# Racing Stripes



## mjdxtreme (Oct 21, 2006)

I am looking to put racing stripe on my cyclone grey 06. I am not sure what color would look good. Any one who has a cyclone grey with racing strips lets see the pic. And those who have opinions about what would look good. please reply.


----------



## dustin60 (Jun 28, 2006)

i dont have a grey one...but IMO u gotta go black with the stripes


----------



## DriftingIsGay (Nov 14, 2006)

dustin60 said:


> i dont have a grey one...but IMO u gotta go black with the stripes


 I would agree with you if Cyclone Grey was really Grey. I have had my CG 06 GTO for three weeks now. Every one that has it seen tells me it's not Grey and I can't really argue with them. In fact the dealership where I bought it had it listed as Green.
I'm not sure what would be the best choice for racing stripes. Maybe you could go to a paint shop ask them to match the paint and then make a much darker version of it and use that for stripes.


----------



## GTO JUDGE (May 14, 2005)

*Silver?
Stripes that match the interior?
White?*


----------



## mjdxtreme (Oct 21, 2006)

anyone know of an aftermarket web site where i can select the GTO and the color and test different color ones to see what would look good. Something like Discount tire does for the interactive aftermarket wheel selection.


----------



## GTO JUDGE (May 14, 2005)

mjdxtreme said:


> anyone know of an aftermarket web site where i can select the GTO and the color and test different color ones to see what would look good. Something like Discount tire does for the interactive aftermarket wheel selection.


*
I don't know of any, but the color charts on line are not very good. 

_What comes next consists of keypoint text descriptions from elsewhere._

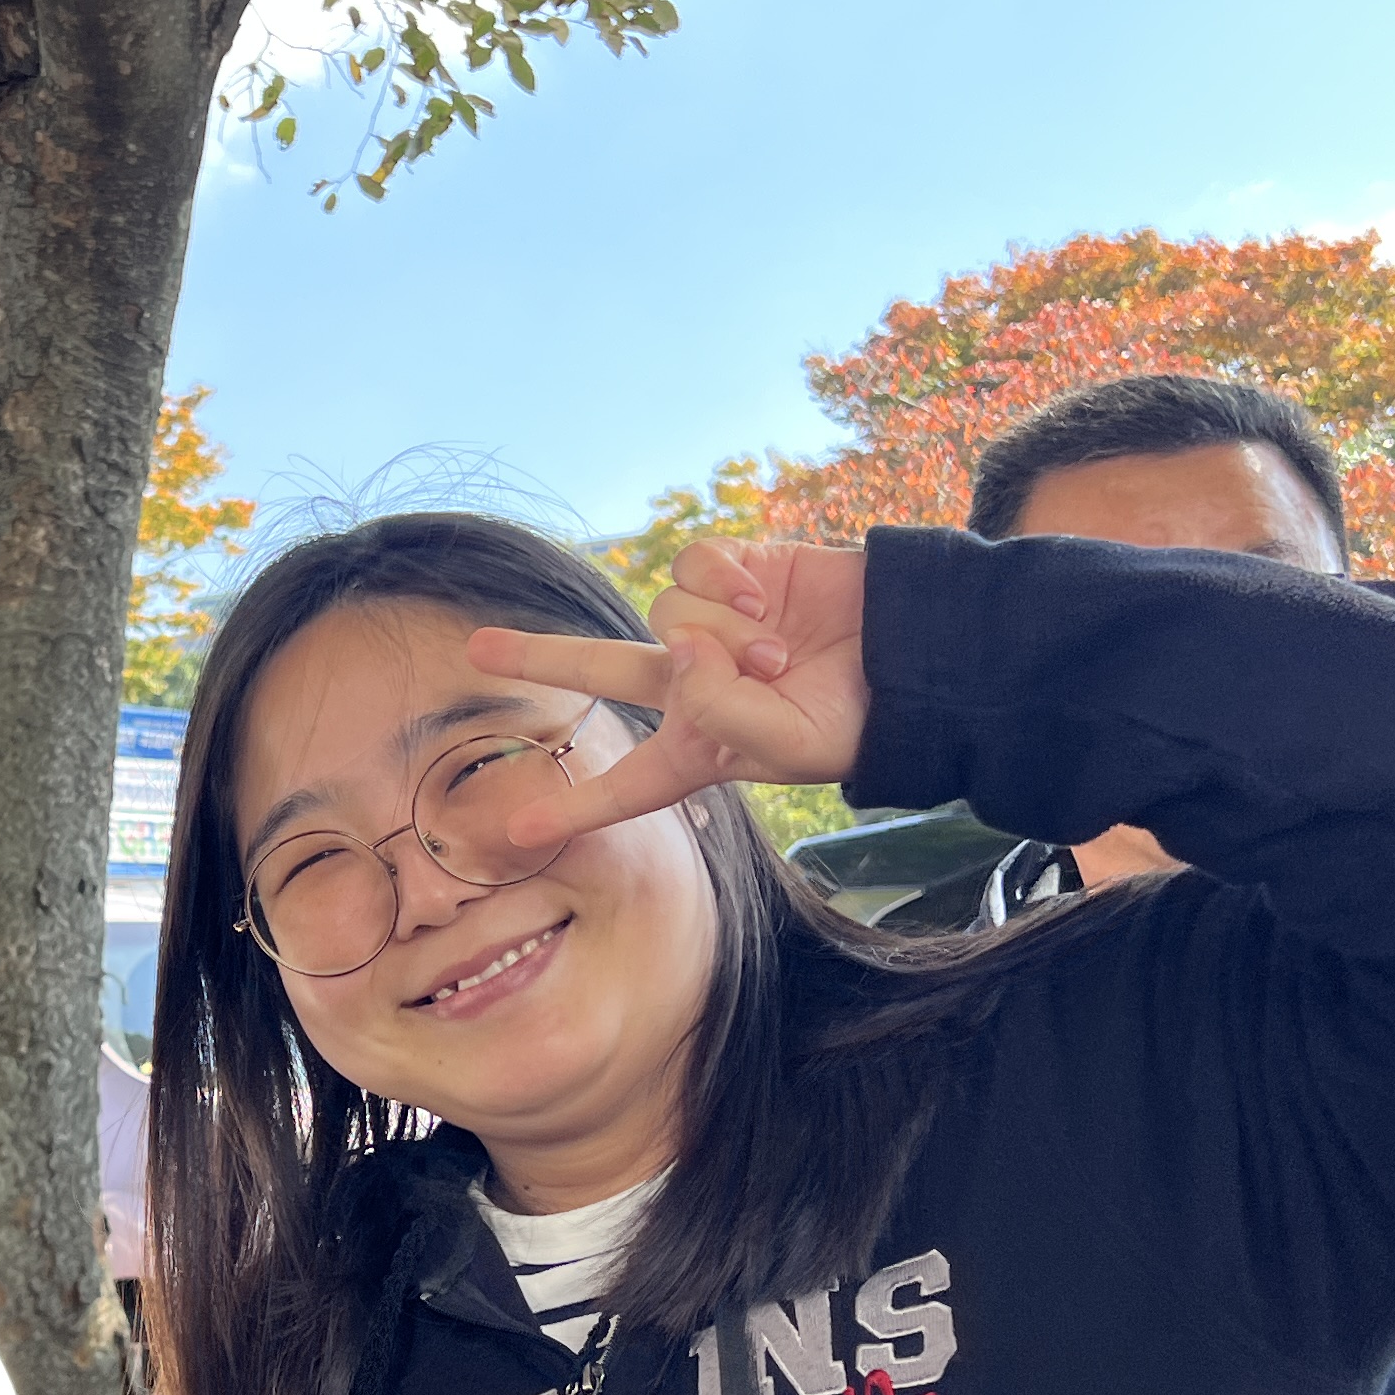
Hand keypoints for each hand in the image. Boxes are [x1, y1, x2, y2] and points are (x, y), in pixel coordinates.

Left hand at [465, 535, 871, 845]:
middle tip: (477, 648)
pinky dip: (726, 582)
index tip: (516, 830)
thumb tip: (672, 648)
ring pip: (667, 616)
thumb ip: (720, 709)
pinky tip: (765, 599)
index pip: (628, 783)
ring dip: (721, 635)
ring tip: (774, 653)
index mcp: (701, 748)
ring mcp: (712, 626)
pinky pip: (695, 565)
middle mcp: (693, 686)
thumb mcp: (788, 744)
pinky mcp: (736, 572)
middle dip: (540, 657)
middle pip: (601, 671)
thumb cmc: (858, 718)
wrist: (917, 655)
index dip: (576, 806)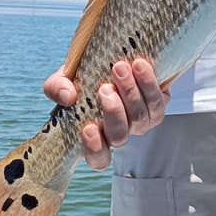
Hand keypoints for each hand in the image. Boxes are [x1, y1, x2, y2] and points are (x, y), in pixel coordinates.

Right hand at [42, 59, 169, 170]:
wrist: (112, 57)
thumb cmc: (84, 76)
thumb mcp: (63, 79)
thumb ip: (56, 87)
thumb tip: (68, 96)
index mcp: (96, 135)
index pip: (98, 158)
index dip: (95, 149)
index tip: (88, 128)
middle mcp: (120, 132)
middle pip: (120, 135)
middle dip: (114, 112)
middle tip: (104, 88)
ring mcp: (140, 121)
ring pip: (141, 117)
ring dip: (131, 93)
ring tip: (121, 68)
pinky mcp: (157, 104)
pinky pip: (158, 101)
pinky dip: (149, 83)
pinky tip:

Your best bet is to go everyone's galleries and check them out. There are a few on here with stripes. Or ask in a thread for guys to post them for you.
*


----------



## Paul1stSGT (Aug 1, 2006)

Got a small chip on my front hood and was checking out this company....might help you! http://www.paintscratch.com/


----------



## tabes117 (Dec 14, 2006)

I was quoted 300 to run vinyl stripes bumper over hood to bumper something like this.
http://us.a2.yahoofs.com/users/43df22fbzfc6c5fd0/9d87re2/__sr_/5024re2.jpg?phwJi5FB7LzHxFki


----------



## saltine (Sep 1, 2006)

http://www.autotrimdesign.net/category_22775.html









looks good on mine dont you think?


----------